-- Study text follows --

5. IntelligentBench: A Curated Benchmark for Higher-Order Semantic Reasoning

To evaluate VQ-VA systematically, the authors created IntelligentBench with 360 manually curated samples across world knowledge (171), design knowledge (88), and reasoning (101). Unlike RISEBench or KRIS-Bench, IntelligentBench (1) includes tasks requiring high-order semantic reasoning that transcends visible information in the source image, and (2) utilizes real web content with ground-truth reference images rather than synthetic data. GPT-4o is used as the default automated judge, showing 80.6% agreement with humans.

Key Experimental Results¶

Main Results: IntelligentBench (The VQ-VA Battlefield)¶

Scores are normalized to 0–100. Models unable to produce images receive a 0.

Model	Open-source Status	World Knowledge	Design Knowledge	Reasoning	Overall
GPT-Image-1 (Closed)	Closed	84.5	80.68	81.19	82.64
NanoBanana (Closed)	Closed	81.6	82.95	80.69	81.67
BAGELThink	Open Weights	61.99	55.11	62.38	60.42
Qwen-Image	Open Weights	38.07	33.66	32.75	34.31
FLUX.1-Kontext-Dev	Open Weights	20.18	24.43	19.80	21.11
UniWorld-V1	Fully Open	2.92	0.57	1.49	1.94
LightFusion (Baseline)	Fully Open	5.26	11.93	8.42	7.78
LightFusion-World (Ours)	Fully Open	50.58	57.95	52.97	53.06

Ours ranks first among fully open-source models (53.06 vs. 7.78 baseline, an absolute gain of 45.28), even surpassing Qwen-Image (34.31), which was pre-trained on massive private data.

Key Findings¶

Data is the Source of Capability: Without changing the architecture, switching the data improved IntelligentBench from 7.78 to 53.06, validating that the VQ-VA bottleneck lies in data.
VQ-VA Capability Spills Over: Significant gains were also observed in reasoning-based editing benchmarks like RISEBench (4.2\(\rightarrow\)15.3) and KRIS-Bench (52.52\(\rightarrow\)61.85).
Limited Gains in Standard Editing: Gains on GEdit-Bench (6.06\(\rightarrow\)6.58) and ImgEdit-Bench (3.77\(\rightarrow\)3.85) were modest, highlighting the domain gap between "pixel-level editing" and "knowledge-driven generation."

-- Study text concluded --
-- Excerpted records follows --

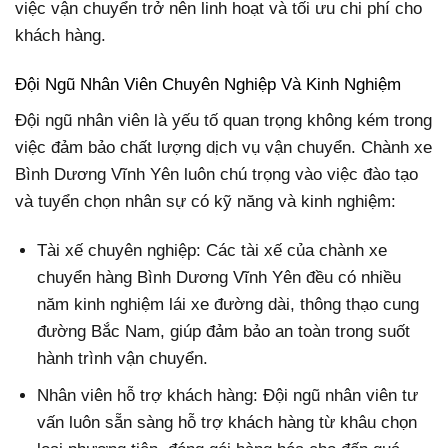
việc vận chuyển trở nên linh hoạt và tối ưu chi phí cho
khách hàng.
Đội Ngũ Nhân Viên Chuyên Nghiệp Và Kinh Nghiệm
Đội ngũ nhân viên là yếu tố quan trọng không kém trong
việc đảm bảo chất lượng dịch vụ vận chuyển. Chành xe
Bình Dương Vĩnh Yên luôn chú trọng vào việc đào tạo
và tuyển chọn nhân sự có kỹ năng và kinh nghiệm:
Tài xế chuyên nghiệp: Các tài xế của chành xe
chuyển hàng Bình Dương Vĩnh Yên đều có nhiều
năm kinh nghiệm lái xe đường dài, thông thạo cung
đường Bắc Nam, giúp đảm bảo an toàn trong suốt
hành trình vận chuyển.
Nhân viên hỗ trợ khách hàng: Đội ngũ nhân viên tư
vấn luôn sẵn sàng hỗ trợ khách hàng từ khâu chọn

-- Excerpted records concluded --
-- Excerpted records follows --

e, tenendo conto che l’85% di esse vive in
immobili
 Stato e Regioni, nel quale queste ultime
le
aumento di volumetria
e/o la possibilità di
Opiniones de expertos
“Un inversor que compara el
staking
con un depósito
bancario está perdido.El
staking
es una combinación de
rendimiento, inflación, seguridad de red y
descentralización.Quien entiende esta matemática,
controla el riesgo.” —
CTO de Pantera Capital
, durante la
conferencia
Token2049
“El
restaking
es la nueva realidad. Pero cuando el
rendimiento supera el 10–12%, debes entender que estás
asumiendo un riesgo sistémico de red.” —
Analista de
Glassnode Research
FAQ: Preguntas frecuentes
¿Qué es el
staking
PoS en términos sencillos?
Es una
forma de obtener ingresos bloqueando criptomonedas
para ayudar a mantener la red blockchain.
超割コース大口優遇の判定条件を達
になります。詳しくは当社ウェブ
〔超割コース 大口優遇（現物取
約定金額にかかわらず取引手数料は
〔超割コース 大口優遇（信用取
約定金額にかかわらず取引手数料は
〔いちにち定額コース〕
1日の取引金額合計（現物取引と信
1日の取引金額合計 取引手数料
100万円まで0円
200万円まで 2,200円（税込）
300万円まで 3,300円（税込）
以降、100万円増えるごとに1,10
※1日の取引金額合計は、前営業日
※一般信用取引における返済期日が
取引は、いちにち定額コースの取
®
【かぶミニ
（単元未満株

-- Excerpted records concluded --
-- Excerpted records follows --

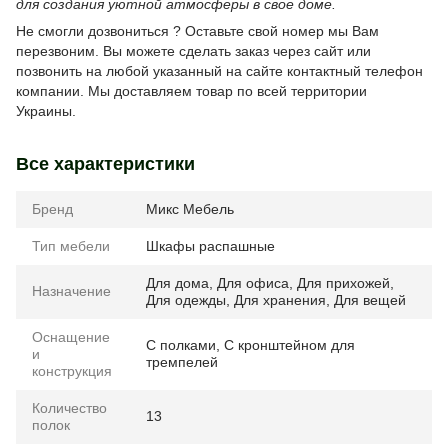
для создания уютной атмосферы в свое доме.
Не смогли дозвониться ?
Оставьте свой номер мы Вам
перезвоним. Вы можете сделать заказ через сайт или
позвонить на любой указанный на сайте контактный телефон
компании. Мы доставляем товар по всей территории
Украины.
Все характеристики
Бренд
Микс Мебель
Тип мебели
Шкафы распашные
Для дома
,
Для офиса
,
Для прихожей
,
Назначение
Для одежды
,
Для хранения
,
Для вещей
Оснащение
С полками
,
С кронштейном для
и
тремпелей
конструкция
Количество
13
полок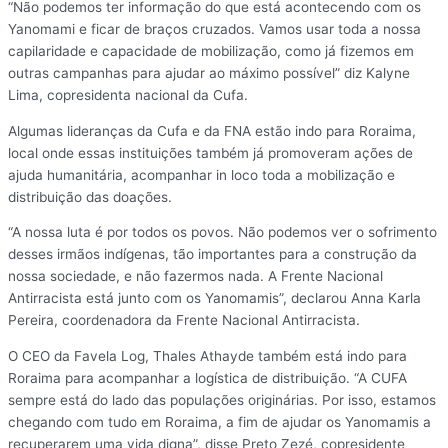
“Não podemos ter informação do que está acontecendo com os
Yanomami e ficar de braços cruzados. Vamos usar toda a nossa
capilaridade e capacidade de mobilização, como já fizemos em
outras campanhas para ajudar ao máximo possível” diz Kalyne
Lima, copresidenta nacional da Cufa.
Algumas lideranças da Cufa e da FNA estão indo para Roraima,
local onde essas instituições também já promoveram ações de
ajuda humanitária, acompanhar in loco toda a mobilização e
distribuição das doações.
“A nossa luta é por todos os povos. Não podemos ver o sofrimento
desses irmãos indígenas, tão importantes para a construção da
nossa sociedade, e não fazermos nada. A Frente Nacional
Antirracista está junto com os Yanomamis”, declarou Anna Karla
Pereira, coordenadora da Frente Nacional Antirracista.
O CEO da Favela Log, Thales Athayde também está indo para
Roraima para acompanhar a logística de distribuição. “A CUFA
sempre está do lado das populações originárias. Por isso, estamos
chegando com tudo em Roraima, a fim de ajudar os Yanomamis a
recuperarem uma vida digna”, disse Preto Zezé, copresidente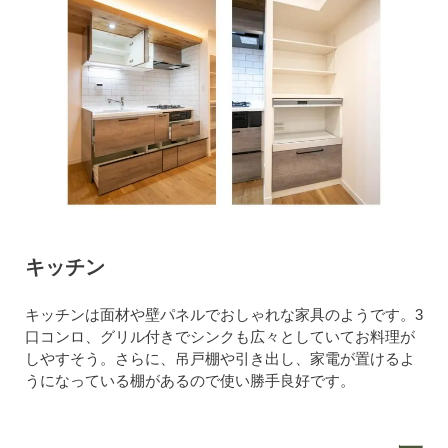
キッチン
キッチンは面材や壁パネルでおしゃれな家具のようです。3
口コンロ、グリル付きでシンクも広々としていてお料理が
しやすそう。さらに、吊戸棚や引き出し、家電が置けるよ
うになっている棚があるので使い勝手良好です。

-- Excerpted records concluded --

• Problem set
- A) Update everything in the IntelligentBench text from "To evaluate VQ-VA" down to "receive a 0.", with "manually curated" changed to "hand-picked".
- B) According to the IntelligentBench text, why do the authors conclude that the VQ-VA bottleneck lies in data? Answer in one to three sentences.
- C) Proceed with the text on IntelligentBench from the point where it stops.
None of these lines is needed.

• Answers below
- A)
To evaluate VQ-VA systematically, the authors created IntelligentBench with 360 hand-picked samples across world knowledge (171), design knowledge (88), and reasoning (101). Unlike RISEBench or KRIS-Bench, IntelligentBench (1) includes tasks requiring high-order semantic reasoning that transcends visible information in the source image, and (2) utilizes real web content with ground-truth reference images rather than synthetic data. GPT-4o is used as the default automated judge, showing 80.6% agreement with humans.

Key Experimental Results¶

Main Results: IntelligentBench (The VQ-VA Battlefield)¶

Scores are normalized to 0–100. Models unable to produce images receive a 0.

- B) The architecture stayed the same, and only the data was switched. That change alone raised the IntelligentBench score from 7.78 to 53.06, which the authors take as confirmation that data is the bottleneck.

- C)
Highlights & Insights¶

Reducing "Emergent Ability" to a "Data Problem": Rather than scaling architectures or RL, the authors demonstrate that the VQ-VA bottleneck is the missing distribution of knowledge-intensive image pairs.
Web-Interleaved Documents as Natural Ore: The insight that multiple images on a single webpage often share "knowledge links" provides a scalable way to find semantic image pairs automatically.
Combatting "Context Shortcuts": The specialized Context Dependence Score (CDS) removes samples where the answer can be guessed from text alone, preventing the model from ignoring the question image.
Cross-Modal Augmentation: Using video models to supplement temporal VQ-VA knowledge is a clever way to leverage temporal encoding for static image tasks.

Limitations & Future Work¶

Gap with Closed-Source: 53.06 vs. 80.6+ indicates that purely fine-tuning a lightweight model on data still hits a performance ceiling.
Reliance on Strong VLMs: The five-agent pipeline depends on models like GPT-4o, tying data quality and cost to (partially closed) models.
Referee Bias: Using GPT-4o as a judge might favor outputs with similar styles; more neutral evaluation protocols are needed.
Standard Editing Performance: Modest improvements on standard editing tasks suggest that this data should be mixed with traditional editing data for deployment.

Comparison with Standard Editing (InstructPix2Pix, etc.): Standard datasets target pixel-level changes via explicit instructions; Ours targets VQ-VA, requiring the synthesis of entirely new images based on reasoning.
Comparison with RISEBench/KRIS-Bench: While these benchmarks move toward reasoning, they still reward pixel precision and rely on synthetic data; IntelligentBench uses real web content and focuses on higher-order semantic reasoning.
Methodological Inspiration: The bidirectional FastText + LLM labeling loop is a generalizable paradigm for scaling high-quality, expensive LLM judgments to web-scale corpora.

Rating¶

Novelty: ⭐⭐⭐⭐ Transforms VQ-VA from an emergent phenomenon into a systemic data problem.
Experimental Thoroughness: ⭐⭐⭐⭐⭐ Comprehensive evaluation across five benchmarks and three domains.
Writing Quality: ⭐⭐⭐⭐ Clear motivation; Table 1 effectively quantifies the data gap.
Value: ⭐⭐⭐⭐⭐ Provides infrastructure (data, pipeline, benchmark, weights) to push open-source multimodal generation forward.